*** Opening of EXERCISE INPUT ***

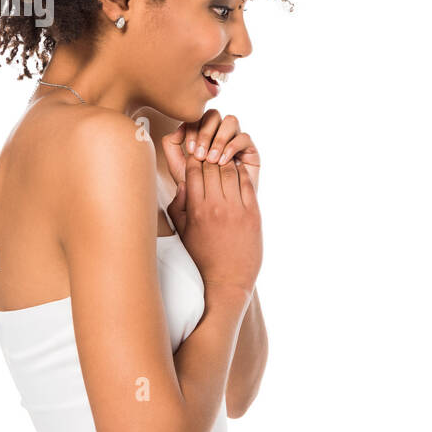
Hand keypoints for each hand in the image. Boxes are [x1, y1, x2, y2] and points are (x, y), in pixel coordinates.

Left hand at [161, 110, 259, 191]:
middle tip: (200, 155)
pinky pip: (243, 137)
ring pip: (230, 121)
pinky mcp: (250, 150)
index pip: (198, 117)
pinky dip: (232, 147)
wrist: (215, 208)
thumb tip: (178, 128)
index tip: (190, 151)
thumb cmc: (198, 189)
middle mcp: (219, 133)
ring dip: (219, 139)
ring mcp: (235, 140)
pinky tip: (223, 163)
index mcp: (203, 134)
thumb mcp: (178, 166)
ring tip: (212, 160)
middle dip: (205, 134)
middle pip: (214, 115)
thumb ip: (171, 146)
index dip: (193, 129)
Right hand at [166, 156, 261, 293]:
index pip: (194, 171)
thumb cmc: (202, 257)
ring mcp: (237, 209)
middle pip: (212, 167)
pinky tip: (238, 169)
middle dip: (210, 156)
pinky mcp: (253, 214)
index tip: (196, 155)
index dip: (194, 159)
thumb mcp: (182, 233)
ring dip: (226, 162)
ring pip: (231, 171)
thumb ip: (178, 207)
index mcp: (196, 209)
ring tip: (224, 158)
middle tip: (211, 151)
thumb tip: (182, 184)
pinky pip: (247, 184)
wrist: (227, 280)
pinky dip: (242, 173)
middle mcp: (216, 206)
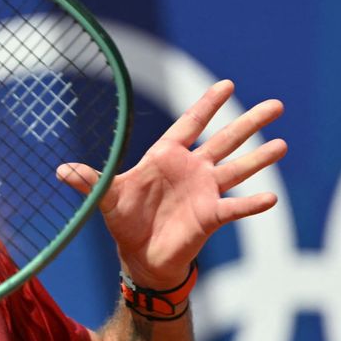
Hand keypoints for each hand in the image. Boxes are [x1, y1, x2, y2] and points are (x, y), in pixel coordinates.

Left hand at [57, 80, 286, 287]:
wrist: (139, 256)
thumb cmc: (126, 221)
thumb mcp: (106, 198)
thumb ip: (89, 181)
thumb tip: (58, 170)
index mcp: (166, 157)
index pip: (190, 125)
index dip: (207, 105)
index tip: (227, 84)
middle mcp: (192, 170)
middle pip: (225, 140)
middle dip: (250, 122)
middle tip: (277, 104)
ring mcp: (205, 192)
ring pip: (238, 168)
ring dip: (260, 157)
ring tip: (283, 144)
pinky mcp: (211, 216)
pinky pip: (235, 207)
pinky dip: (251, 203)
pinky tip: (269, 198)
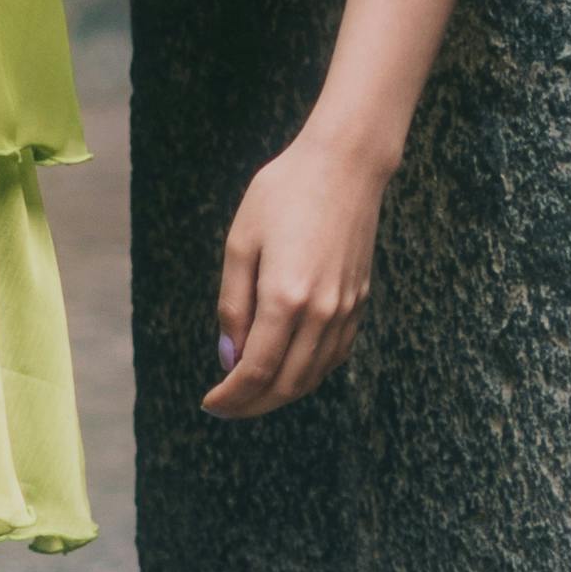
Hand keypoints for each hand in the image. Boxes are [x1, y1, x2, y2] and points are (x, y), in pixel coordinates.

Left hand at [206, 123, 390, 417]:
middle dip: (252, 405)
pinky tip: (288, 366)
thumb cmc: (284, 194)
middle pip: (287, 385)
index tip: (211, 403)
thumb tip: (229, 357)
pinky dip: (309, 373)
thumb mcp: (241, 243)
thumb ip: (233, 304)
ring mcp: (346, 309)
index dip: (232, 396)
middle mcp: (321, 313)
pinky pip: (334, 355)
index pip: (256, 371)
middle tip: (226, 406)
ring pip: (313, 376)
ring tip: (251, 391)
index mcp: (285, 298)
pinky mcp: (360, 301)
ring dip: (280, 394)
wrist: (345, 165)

*** Close of EXERCISE INPUT ***
*** Opening of EXERCISE INPUT ***

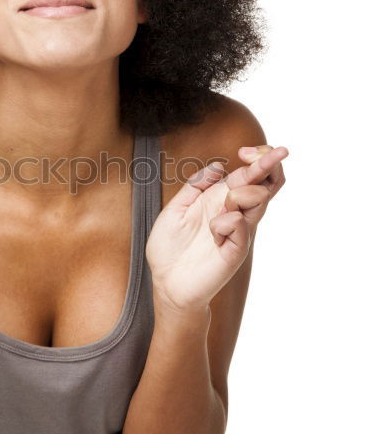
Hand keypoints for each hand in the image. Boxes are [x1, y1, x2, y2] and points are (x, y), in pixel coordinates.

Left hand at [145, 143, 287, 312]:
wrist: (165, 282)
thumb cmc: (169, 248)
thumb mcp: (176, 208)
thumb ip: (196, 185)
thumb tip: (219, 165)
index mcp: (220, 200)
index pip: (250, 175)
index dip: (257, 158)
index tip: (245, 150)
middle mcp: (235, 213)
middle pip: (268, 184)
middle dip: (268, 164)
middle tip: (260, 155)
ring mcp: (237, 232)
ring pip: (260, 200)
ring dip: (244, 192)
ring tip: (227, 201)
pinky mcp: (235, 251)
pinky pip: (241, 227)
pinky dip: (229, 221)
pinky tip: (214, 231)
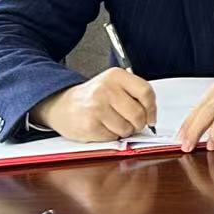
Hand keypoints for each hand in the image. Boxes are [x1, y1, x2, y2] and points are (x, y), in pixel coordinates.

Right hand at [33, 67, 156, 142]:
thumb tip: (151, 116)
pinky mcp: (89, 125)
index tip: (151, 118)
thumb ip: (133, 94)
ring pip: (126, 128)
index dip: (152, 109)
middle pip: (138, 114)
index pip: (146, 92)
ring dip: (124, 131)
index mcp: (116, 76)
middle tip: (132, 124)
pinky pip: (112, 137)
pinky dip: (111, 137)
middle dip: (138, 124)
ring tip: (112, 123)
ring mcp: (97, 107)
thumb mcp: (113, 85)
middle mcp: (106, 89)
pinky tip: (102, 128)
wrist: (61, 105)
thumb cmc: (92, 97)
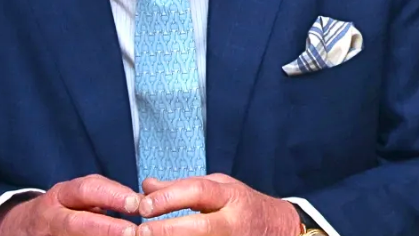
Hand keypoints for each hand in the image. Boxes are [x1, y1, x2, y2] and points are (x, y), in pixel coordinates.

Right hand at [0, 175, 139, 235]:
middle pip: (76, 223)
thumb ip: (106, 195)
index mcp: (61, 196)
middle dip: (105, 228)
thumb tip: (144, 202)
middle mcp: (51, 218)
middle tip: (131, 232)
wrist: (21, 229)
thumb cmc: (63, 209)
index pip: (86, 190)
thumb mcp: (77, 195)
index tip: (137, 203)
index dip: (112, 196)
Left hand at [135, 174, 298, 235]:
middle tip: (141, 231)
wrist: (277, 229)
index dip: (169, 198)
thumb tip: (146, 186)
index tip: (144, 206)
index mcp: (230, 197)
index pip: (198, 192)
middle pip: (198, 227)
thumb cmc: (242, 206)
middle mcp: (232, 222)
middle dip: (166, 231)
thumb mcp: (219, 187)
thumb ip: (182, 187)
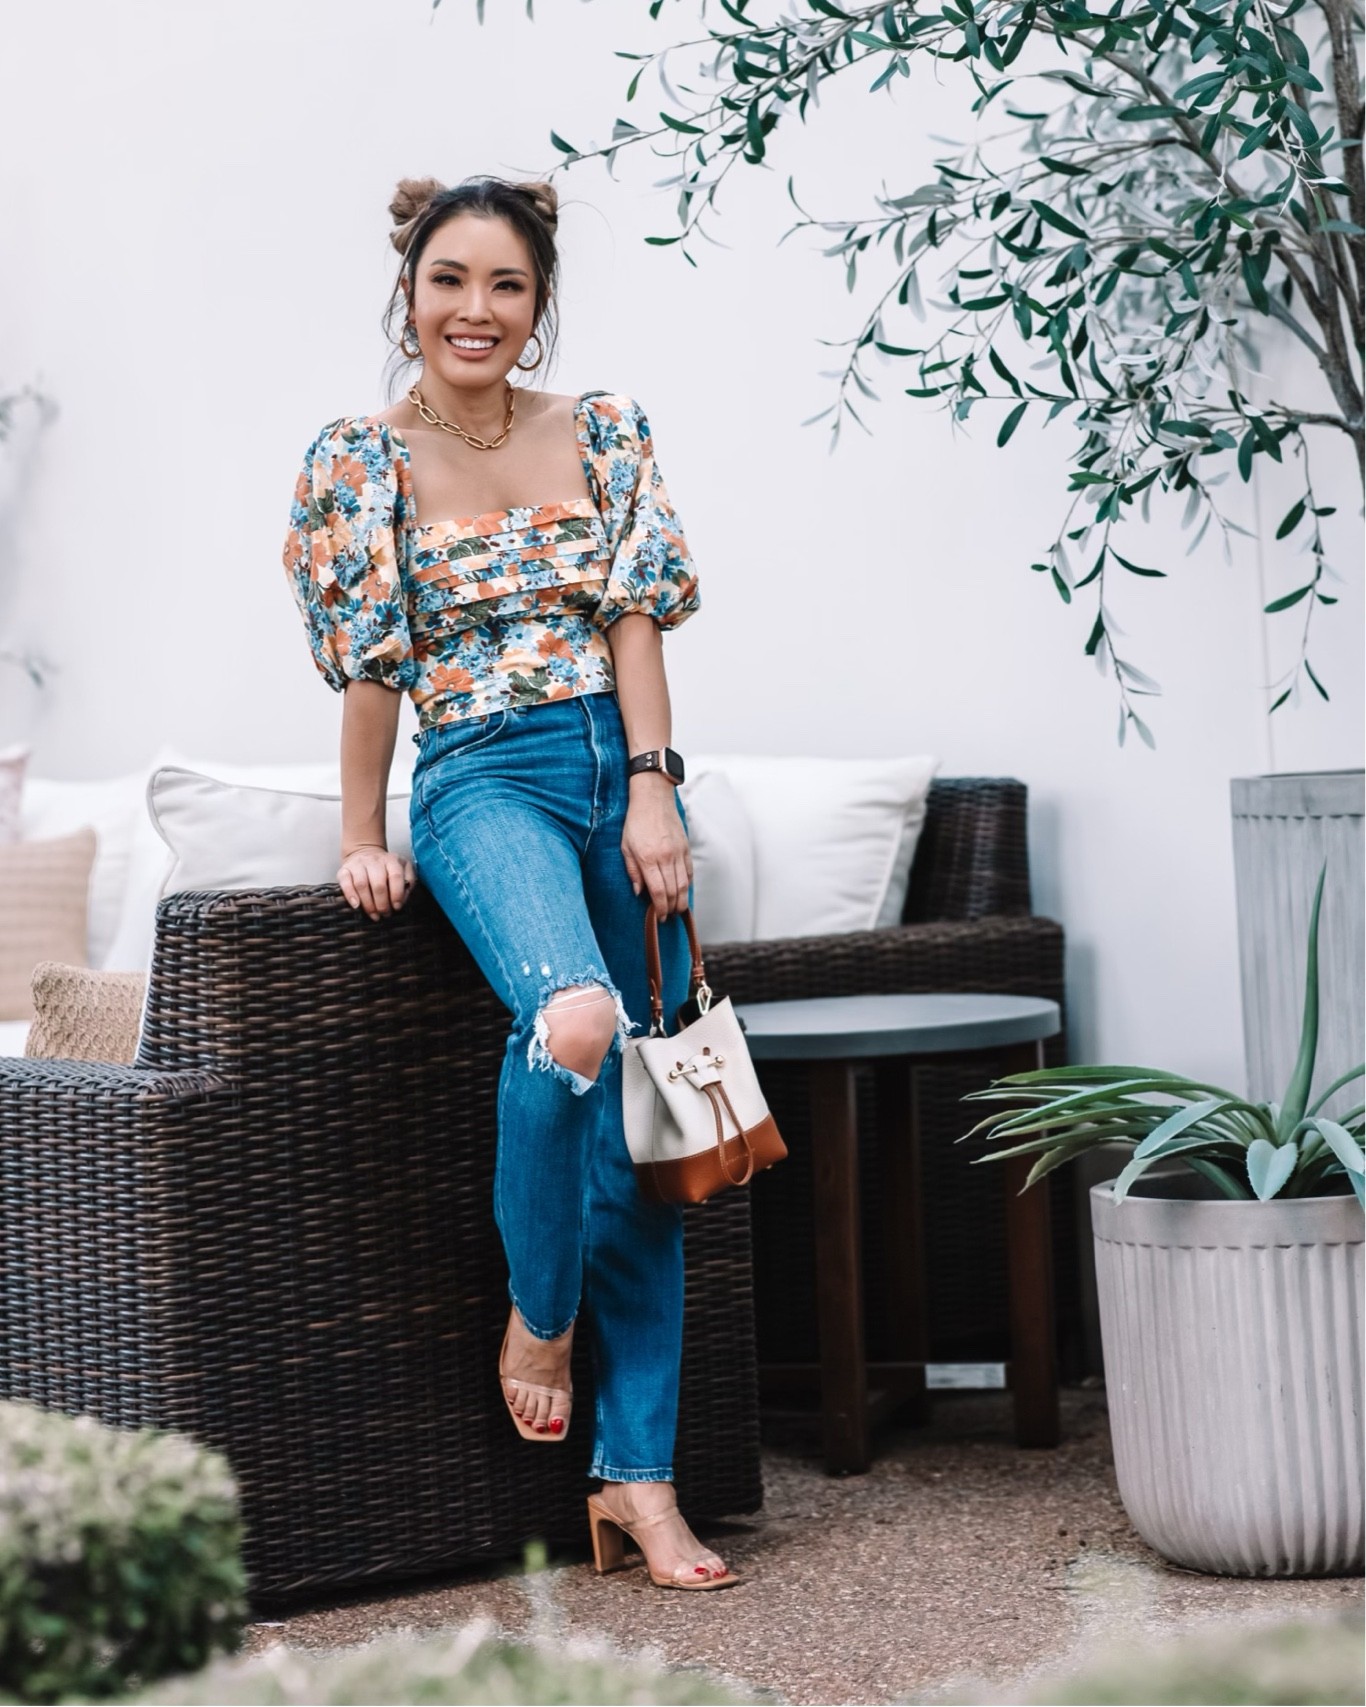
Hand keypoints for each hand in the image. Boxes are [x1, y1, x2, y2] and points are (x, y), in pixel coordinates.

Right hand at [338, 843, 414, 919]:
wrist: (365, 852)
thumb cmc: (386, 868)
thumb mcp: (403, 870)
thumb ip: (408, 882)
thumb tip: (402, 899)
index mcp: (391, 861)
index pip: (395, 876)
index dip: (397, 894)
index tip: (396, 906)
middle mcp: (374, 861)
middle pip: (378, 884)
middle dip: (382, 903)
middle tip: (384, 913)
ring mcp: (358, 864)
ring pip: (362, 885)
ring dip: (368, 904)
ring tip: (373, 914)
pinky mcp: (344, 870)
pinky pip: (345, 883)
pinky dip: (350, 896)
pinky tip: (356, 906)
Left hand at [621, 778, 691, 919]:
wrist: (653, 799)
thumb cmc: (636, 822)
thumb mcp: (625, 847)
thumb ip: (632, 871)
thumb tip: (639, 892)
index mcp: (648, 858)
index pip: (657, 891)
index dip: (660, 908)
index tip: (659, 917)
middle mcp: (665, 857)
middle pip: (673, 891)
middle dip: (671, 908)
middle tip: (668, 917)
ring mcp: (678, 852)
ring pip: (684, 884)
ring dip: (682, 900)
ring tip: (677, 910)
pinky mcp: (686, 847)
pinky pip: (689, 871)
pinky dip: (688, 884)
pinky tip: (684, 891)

*** Close of EXERCISE INPUT ***

* [DIRECTIONS]:
From the records above, quote word for word only the lines beginning at the line that has "thumb mcp: (77, 195)" and stopping after the line that has "thumb tip: (639, 892)". Omit the pictures.

* [PROBLEM SOLUTION]:
thumb mcp: (77, 195)
index tip: (137, 203)
index dip: (112, 196)
Left hand at [135, 174, 298, 235]:
middle tip: (141, 231)
wrist: (277, 229)
index dip: (169, 198)
thumb tip: (146, 186)
index tip: (144, 206)
index mcp: (230, 197)
index pip: (198, 192)
middle pip: (198, 227)
thumb cmc: (242, 206)
middle mcp: (232, 222)
middle dip: (166, 231)
thumb mcp: (219, 187)
thumb ip: (182, 187)
Hand keypoints for each hand in the image. Boxes are [x1, y1, x2, y2] and points are (x, y), in pixel coordinates.

Right hand at [338, 843, 414, 919]:
wrist: (365, 852)
thumb cmc: (386, 868)
thumb mcp: (403, 870)
thumb ip: (408, 882)
thumb tip: (402, 899)
index mcp: (391, 861)
index pip: (395, 876)
index dip: (397, 894)
index tip: (396, 906)
middle mcp: (374, 861)
middle pip: (378, 884)
middle dip: (382, 903)
middle tip: (384, 913)
ring mcp: (358, 864)
ring pip: (362, 885)
ring dip: (368, 904)
ring tip: (373, 914)
pinky mcp: (344, 870)
pinky pip: (345, 883)
pinky dip: (350, 896)
pinky tip: (356, 906)
Left hand at [621, 778, 691, 919]:
wrist: (653, 799)
thumb cmc: (636, 822)
thumb mcp: (625, 847)
thumb ip: (632, 871)
thumb tip: (639, 892)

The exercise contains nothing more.